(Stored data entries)
━━━━━━━━━━

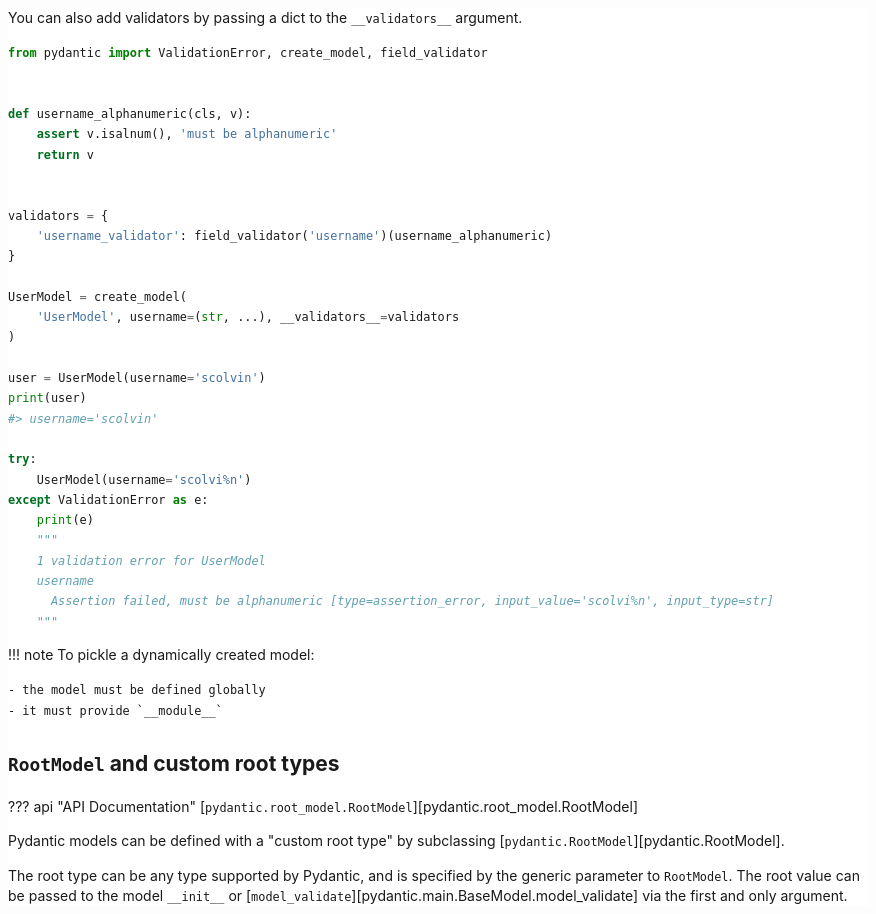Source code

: You can also add validators by passing a dict to the `__validators__` argument.

```py rewrite_assert="false"
from pydantic import ValidationError, create_model, field_validator


def username_alphanumeric(cls, v):
    assert v.isalnum(), 'must be alphanumeric'
    return v


validators = {
    'username_validator': field_validator('username')(username_alphanumeric)
}

UserModel = create_model(
    'UserModel', username=(str, ...), __validators__=validators
)

user = UserModel(username='scolvin')
print(user)
#> username='scolvin'

try:
    UserModel(username='scolvi%n')
except ValidationError as e:
    print(e)
    """
    1 validation error for UserModel
    username
      Assertion failed, must be alphanumeric [type=assertion_error, input_value='scolvi%n', input_type=str]
    """
```

!!! note
    To pickle a dynamically created model:

    - the model must be defined globally
    - it must provide `__module__`

## `RootModel` and custom root types

??? api "API Documentation"
    [`pydantic.root_model.RootModel`][pydantic.root_model.RootModel]<br>

Pydantic models can be defined with a "custom root type" by subclassing [`pydantic.RootModel`][pydantic.RootModel].

The root type can be any type supported by Pydantic, and is specified by the generic parameter to `RootModel`.
The root value can be passed to the model `__init__` or [`model_validate`][pydantic.main.BaseModel.model_validate]
via the first and only argument.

━━━━━━━━━━

When you copy the data above, keep each line exact and omit the pictures.

**Result of the exercise**:
Source code

: You can also add validators by passing a dict to the `__validators__` argument.

```py rewrite_assert="false"
from pydantic import ValidationError, create_model, field_validator


def username_alphanumeric(cls, v):
    assert v.isalnum(), 'must be alphanumeric'
    return v


validators = {
    'username_validator': field_validator('username')(username_alphanumeric)
}

UserModel = create_model(
    'UserModel', username=(str, ...), __validators__=validators
)

user = UserModel(username='scolvin')
print(user)
#> username='scolvin'

try:
    UserModel(username='scolvi%n')
except ValidationError as e:
    print(e)
    """
    1 validation error for UserModel
    username
      Assertion failed, must be alphanumeric [type=assertion_error, input_value='scolvi%n', input_type=str]
    """
```

!!! note
    To pickle a dynamically created model:

    - the model must be defined globally
    - it must provide `__module__`

## `RootModel` and custom root types

??? api "API Documentation"
    [`pydantic.root_model.RootModel`][pydantic.root_model.RootModel]<br>

Pydantic models can be defined with a "custom root type" by subclassing [`pydantic.RootModel`][pydantic.RootModel].

The root type can be any type supported by Pydantic, and is specified by the generic parameter to `RootModel`.
The root value can be passed to the model `__init__` or [`model_validate`][pydantic.main.BaseModel.model_validate]
via the first and only argument.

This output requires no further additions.